Герой оказывается в палладианском «городе», описанном так же скупо, как раньше лагерь. Жилищами служат яйцевидные или сферические постройки; нет никаких экипажей, которые наполняли бы переполненные улицы; нет никаких «внешних признаков столицы». Людей размещают по отдельным палладианским семьям, часто как попало: брамин оказывается со слесарем, офицер-парашютист с сикхом и т. д.; однако герой с Мюэтт и детьми достается в хозяйство двух отдельно живущих палладиан — «самца» и «самки», как выясняется только спустя долгое время. В каком положении герой и Мюэтт находятся у этих палладиан и в чем смысл их пребывания там, неясно. Их кормят (той же самой отвратительной массой), дают крышу над головой, иногда осматривают. Это почти все, что говорится.
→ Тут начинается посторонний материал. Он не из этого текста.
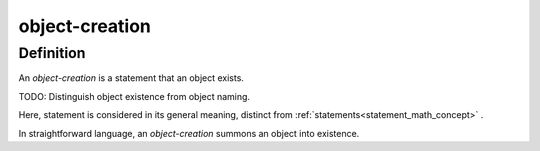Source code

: .. _object_creation_math_concept:

.. role:: python(code)
    :language: py

object-creation
===================

.. seealso::
   :ref:`object-declaration<object_declaration_math_concept>` | :ref:`object-inclusion<object_inclusion_math_concept>`

Definition
----------

An *object-creation* is a statement that an object exists.

TODO: Distinguish object existence from object naming.

Here, statement is considered in its general meaning, distinct from :ref:`statements<statement_math_concept>` .

In straightforward language, an *object-creation* summons an object into existence.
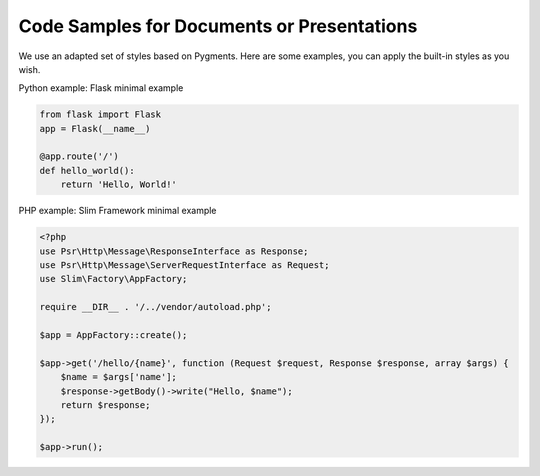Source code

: Code Samples for Documents or Presentations
###########################################

We use an adapted set of styles based on Pygments. Here are some examples, you can apply the built-in styles as you wish.

Python example: Flask minimal example

.. code:: python

    from flask import Flask
    app = Flask(__name__)

    @app.route('/')
    def hello_world():
        return 'Hello, World!'


PHP example: Slim Framework minimal example

.. code:: php

    <?php
    use Psr\Http\Message\ResponseInterface as Response;
    use Psr\Http\Message\ServerRequestInterface as Request;
    use Slim\Factory\AppFactory;

    require __DIR__ . '/../vendor/autoload.php';

    $app = AppFactory::create();

    $app->get('/hello/{name}', function (Request $request, Response $response, array $args) {
        $name = $args['name'];
        $response->getBody()->write("Hello, $name");
        return $response;
    });

    $app->run();
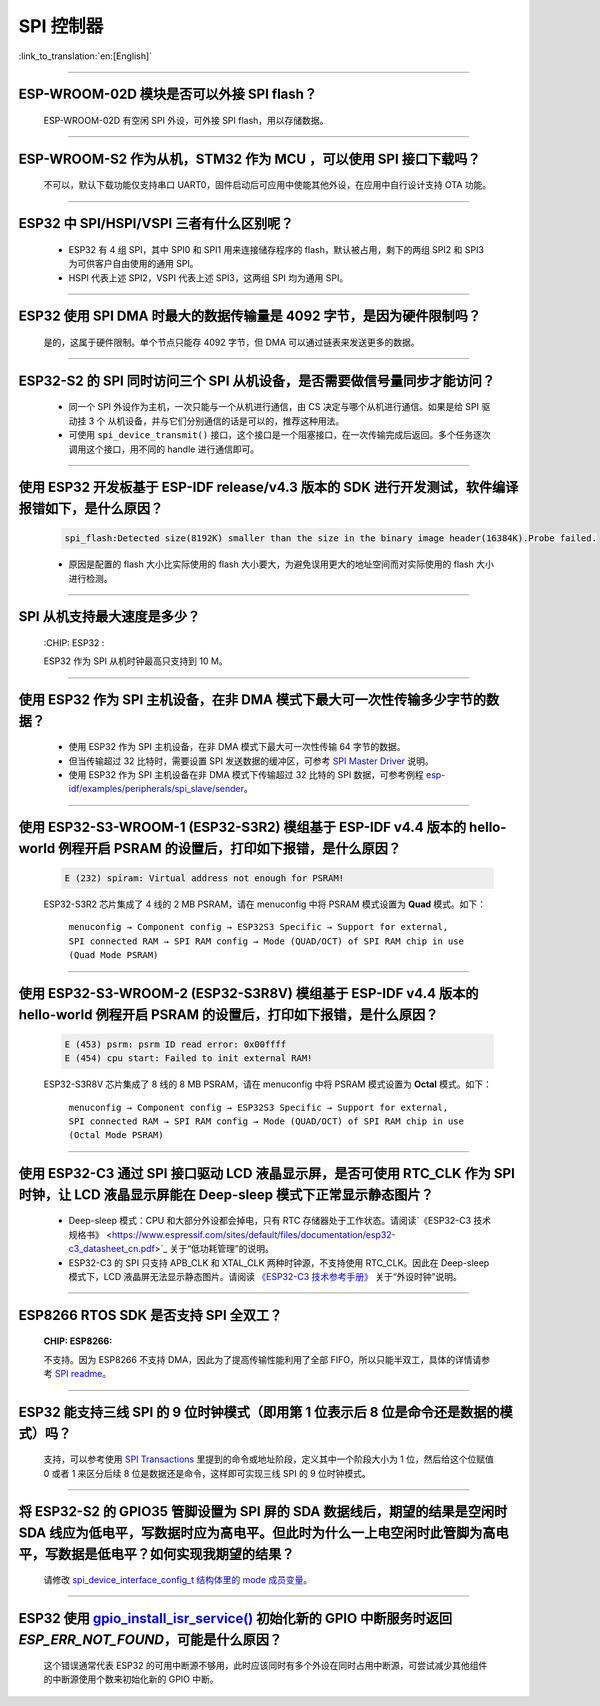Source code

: SPI 控制器
============

:link_to_translation:`en:[English]`

.. raw:: html

   <style>
   body {counter-reset: h2}
     h2 {counter-reset: h3}
     h2:before {counter-increment: h2; content: counter(h2) ". "}
     h3:before {counter-increment: h3; content: counter(h2) "." counter(h3) ". "}
     h2.nocount:before, h3.nocount:before, { content: ""; counter-increment: none }
   </style>

--------------

ESP-WROOM-02D 模块是否可以外接 SPI flash？
----------------------------------------------------

  ESP-WROOM-02D 有空闲 SPI 外设，可外接 SPI flash，用以存储数据。

--------------

ESP-WROOM-S2 作为从机，STM32 作为 MCU ，可以使⽤ SPI 接⼝下载吗？
-------------------------------------------------------------------------

  不可以，默认下载功能仅支持串口 UART0，固件启动后可应用中使能其他外设，在应用中⾃⾏设计⽀持 OTA 功能。

--------------

ESP32 中 SPI/HSPI/VSPI 三者有什么区别呢？
-------------------------------------------------------------

  - ESP32 有 4 组 SPI，其中 SPI0 和 SPI1 用来连接储存程序的 flash，默认被占用，剩下的两组 SPI2 和 SPI3 为可供客户自由使用的通用 SPI。
  - HSPI 代表上述 SPI2，VSPI 代表上述 SPI3，这两组 SPI 均为通用 SPI。

--------------

ESP32 使用 SPI DMA 时最大的数据传输量是 4092 字节，是因为硬件限制吗？
----------------------------------------------------------------------------------------------------------------------------------------------

  是的，这属于硬件限制。单个节点只能存 4092 字节，但 DMA 可以通过链表来发送更多的数据。

-----------------

ESP32-S2 的 SPI 同时访问三个 SPI 从机设备，是否需要做信号量同步才能访问？
------------------------------------------------------------------------------------------------------------------------------

  - 同一个 SPI 外设作为主机，一次只能与一个从机进行通信，由 CS 决定与哪个从机进行通信。如果是给 SPI 驱动挂 3 个 从机设备，并与它们分别通信的话是可以的，推荐这种用法。
  - 可使用 ``spi_device_transmit()`` 接口，这个接口是一个阻塞接口，在一次传输完成后返回。多个任务逐次调用这个接口，用不同的 handle 进行通信即可。
  
---------------------

使用 ESP32 开发板基于 ESP-IDF release/v4.3 版本的 SDK 进行开发测试，软件编译报错如下，是什么原因？
------------------------------------------------------------------------------------------------------------------------------------

  .. code-block:: text

    spi_flash:Detected size(8192K) smaller than the size in the binary image header(16384K).Probe failed. 

  - 原因是配置的 flash 大小比实际使用的 flash 大小要大，为避免误用更大的地址空间而对实际使用的 flash 大小进行检测。

----------------

SPI 从机支持最大速度是多少？
-------------------------------------------------------------------------------
  :CHIP\: ESP32 :

  ESP32 作为 SPI 从机时钟最高只支持到 10 M。

-------------------------

使用 ESP32 作为 SPI 主机设备，在非 DMA 模式下最大可一次性传输多少字节的数据？
--------------------------------------------------------------------------------------------------------------------------------------------------------------------------------------

  - 使用 ESP32 作为 SPI 主机设备，在非 DMA 模式下最大可一次性传输 64 字节的数据。
  - 但当传输超过 32 比特时，需要设置 SPI 发送数据的缓冲区，可参考 `SPI Master Driver <https://docs.espressif.com/projects/esp-idf/zh_CN/release-v4.4/esp32/api-reference/peripherals/spi_master.html?highlight=spi#spi-master-driver>`_ 说明。
  - 使用 ESP32 作为 SPI 主机设备在非 DMA 模式下传输超过 32 比特的 SPI 数据，可参考例程 `esp-idf/examples/peripherals/spi_slave/sender <https://github.com/espressif/esp-idf/tree/release/v4.4/examples/peripherals/spi_master/lcd>`_。
  
---------------------------

使用 ESP32-S3-WROOM-1 (ESP32-S3R2) 模组基于 ESP-IDF v4.4 版本的 hello-world 例程开启 PSRAM 的设置后，打印如下报错，是什么原因？
--------------------------------------------------------------------------------------------------------------------------------------------------------------------------------------

  .. code-block:: text

      E (232) spiram: Virtual address not enough for PSRAM!

  ESP32-S3R2 芯片集成了 4 线的 2 MB PSRAM，请在 menuconfig 中将 PSRAM 模式设置为 **Quad** 模式。如下：

    ``menuconfig → Component config → ESP32S3 Specific → Support for external, SPI connected RAM → SPI RAM config → Mode (QUAD/OCT) of SPI RAM chip in use (Quad Mode PSRAM)`` 

-------------------------

使用 ESP32-S3-WROOM-2 (ESP32-S3R8V) 模组基于 ESP-IDF v4.4 版本的 hello-world 例程开启 PSRAM 的设置后，打印如下报错，是什么原因？
--------------------------------------------------------------------------------------------------------------------------------------------------------------------------------------

  .. code-block:: text

      E (453) psrm: psrm ID read error: 0x00ffff
      E (454) cpu start: Failed to init external RAM!

  ESP32-S3R8V 芯片集成了 8 线的 8 MB PSRAM，请在 menuconfig 中将 PSRAM 模式设置为 **Octal** 模式。如下：

    ``menuconfig → Component config → ESP32S3 Specific → Support for external, SPI connected RAM → SPI RAM config → Mode (QUAD/OCT) of SPI RAM chip in use (Octal Mode PSRAM)`` 

--------------------

使用 ESP32-C3 通过 SPI 接口驱动 LCD 液晶显示屏，是否可使用 RTC_CLK 作为 SPI 时钟，让 LCD 液晶显示屏能在 Deep-sleep 模式下正常显示静态图片？
--------------------------------------------------------------------------------------------------------------------------------------------------------------------------------------

  - Deep-sleep 模式：CPU 和大部分外设都会掉电，只有 RTC 存储器处于工作状态。请阅读`《ESP32-C3 技术规格书》 <https://www.espressif.com/sites/default/files/documentation/esp32-c3_datasheet_cn.pdf>`_ 关于“低功耗管理”的说明。
  - ESP32-C3 的 SPI 只支持 APB_CLK 和 XTAL_CLK 两种时钟源，不支持使用 RTC_CLK。因此在 Deep-sleep 模式下，LCD 液晶屏无法显示静态图片。请阅读 `《ESP32-C3 技术参考手册》 <https://www.espressif.com/sites/default/files/documentation/esp32-c3_technical_reference_manual_cn.pdf>`_  关于“外设时钟”说明。
  
-----------------------

ESP8266 RTOS SDK 是否支持 SPI 全双工？
--------------------------------------------------------------------------------------------------

  :CHIP\: ESP8266:

  不支持。因为 ESP8266 不支持 DMA，因此为了提高传输性能利用了全部 FIFO，所以只能半双工，具体的详情请参考 `SPI readme <https://github.com/espressif/ESP8266_RTOS_SDK/tree/master/examples/peripherals/spi#spi-demo-user-guide>`_。

---------------

ESP32 能支持三线 SPI 的 9 位时钟模式（即用第 1 位表示后 8 位是命令还是数据的模式）吗？
-----------------------------------------------------------------------------------------------------------

  支持，可以参考使用 `SPI Transactions <https://docs.espressif.com/projects/esp-idf/zh_CN/latest/esp32/api-reference/peripherals/spi_master.html#spi-transactions>`_ 里提到的命令或地址阶段，定义其中一个阶段大小为 1 位，然后给这个位赋值 0 或者 1 来区分后续 8 位是数据还是命令，这样即可实现三线 SPI 的 9 位时钟模式。

---------------

将 ESP32-S2 的 GPIO35 管脚设置为 SPI 屏的 SDA 数据线后，期望的结果是空闲时 SDA 线应为低电平，写数据时应为高电平。但此时为什么一上电空闲时此管脚为高电平，写数据是低电平？如何实现我期望的结果？
--------------------------------------------------------------------------------------------------------------------------------------------------------------------------------------------------------------------------

  请修改 `spi_device_interface_config_t 结构体里的 mode 成员变量  <https://github.com/espressif/esp-idf/blob/master/components/driver/include/driver/spi_master.h#L58>`_。

---------------

ESP32 使用 `gpio_install_isr_service() <https://docs.espressif.com/projects/esp-idf/en/latest/esp32/api-reference/peripherals/gpio.html#_CPPv424gpio_install_isr_servicei>`_ 初始化新的 GPIO 中断服务时返回 `ESP_ERR_NOT_FOUND`，可能是什么原因？
--------------------------------------------------------------------------------------------------------------------------------------------------------------------------------------------------------------------------------------------------------------------------------------------------------------

  这个错误通常代表 ESP32 的可用中断源不够用，此时应该同时有多个外设在同时占用中断源，可尝试减少其他组件的中断源使用个数来初始化新的 GPIO 中断。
Понемногу выясняется такая картина их судеб: людям везет соответственно тому, к каким они попадают «господам». Одни хозяева своих людей чрезмерно не притесняют, позволяют им даже свободно бродить по городу; другие выгуливают своих «рабов»; третьи держат их взаперти и сурово наказывают за непонятные провинности. Дело в том, что иногда палладиане, как кажется, чего-то хотят, а за непонимание их требований больно бьют людей и всячески унижают. Так что складывается такая ситуация, что людей не используют ни как рабочую силу, ни как скотину, назначенную на убой. Их вообще не включают в сферу экономики этой чуждой цивилизации, и они прозябают в ней целиком маргинально и впустую. При этом вообще неизвестно, то ли палладиане не понимают человеческого разума, потому что им не удается его понять, а может быть, и не хотят понимать. Даже и то остается неясным, интересует ли их вообще сама проблема разумности рабов. Но в этом разобраться может уже только тот, кто дальше продвинулся в чтении. Герой, во всяком случае, быстро начинает понимать, что его не ожидает судьба ни по схеме «Хижины дядя Тома», ни по сказкам о людоедах. Время от времени палладиане проявляют к людям интерес как к чему-то находящемуся на периферии их (палладиан) восприятия, и этот интерес даже нельзя назвать презрительным. Он скорее похож на наш интерес к собакам редких пород, каким-нибудь китайским пинчерам или крысоловкам. Если так расшифровать отношение палладиан к людям и если в этом должна заключаться центральная ось всего романа, то это выглядит довольно тривиальным. Тем не менее последствия этого отношения автор развивает с упорством и дотошностью. Кристаллизуется схема «капризно-игрового» отношения, которая объясняет, почему так по-разному живется разным людям у разных палладиан: аналогично и на Земле обращаться так или по-другому со своим пинчером — дело частных решений, а точнее, капризов его хозяина. Сразу приходят на ум те главы из «Путешествий Гулливера», где великаны-бробдингнежцы позволяют Гулливеру для игры и забавы драться тесаком с осами, а великанши сажают его верхом на свои соски, как на стульчики. Но совершенно нечеловеческие анатомия и физиология палладиан в корне устраняют всякую возможность ситуационного сближения с ними. Героя и его женщину «хозяева» иногда берут на свои странные «развлечения», сажают их себе на «колени» (но коленей же у них нет) и толкают их своими щупальцами, на ощупь похожими на бумажную массу, и т. д.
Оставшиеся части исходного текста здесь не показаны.